A data lake is primarily two things: an object store and the objects being stored. Even with the most basic setup, data lakes are capable of supporting BI, Machine Learning, and operational analytics use cases. This flexibility speaks to the strength of object stores, particularly their flexibility in integrating with a diverse set of data processing engines. As data lakes exploded in adoption, a number of improvements were made to the first architectures. The first and most obvious improvement was to file formats, which led to the development of analytics-optimized formats like parquet, and eventually modern table formats. An even newer improvement has been the emergence of data source control tools that bring new levels of manageability across an entire lake! In this talk, we'll cover how to incorporate these technologies into your data lake, and how they simplify workflows critical to ML experimentation, deployment of datasets, and more!

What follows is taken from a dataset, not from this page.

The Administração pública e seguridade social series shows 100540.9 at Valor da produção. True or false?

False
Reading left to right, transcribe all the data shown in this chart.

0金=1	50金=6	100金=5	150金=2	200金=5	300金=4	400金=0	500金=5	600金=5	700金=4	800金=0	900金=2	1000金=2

Who is this presentation for?
Data Engineers ML / AI
Prerequisite knowledge:
Data science tools and concepts
What you'll learn?
How open source tooling can simplify many data engineering pains

Profile

Einat Orr has 20+ years of experience building R&D organizations and leading the technology vision at multiple companies, the latest being Similarweb, that IPO in NYSE last May. Currently she serves as Co-founder and CEO of Treeverse, the company behind lakeFS, an open source platform that delivers a git-like experience to object-storage based data lakes. She received her PhD. in Mathematics from Tel Aviv University, in the field of optimization in graph theory.